-- Dataset excerpts follows --

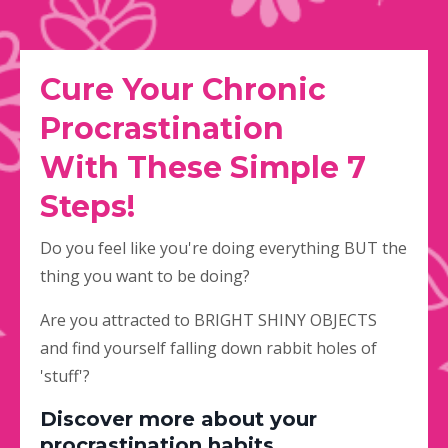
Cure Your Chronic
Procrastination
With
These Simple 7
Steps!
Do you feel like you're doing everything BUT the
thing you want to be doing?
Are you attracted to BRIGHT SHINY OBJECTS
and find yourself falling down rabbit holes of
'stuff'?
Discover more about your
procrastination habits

-- Dataset excerpts concluded --

▶ What you are asked to do
Please filter the entries above down to the lines holding "doing" and copy them.

▶ Problem solution
Do you feel like you're doing everything BUT the
thing you want to be doing?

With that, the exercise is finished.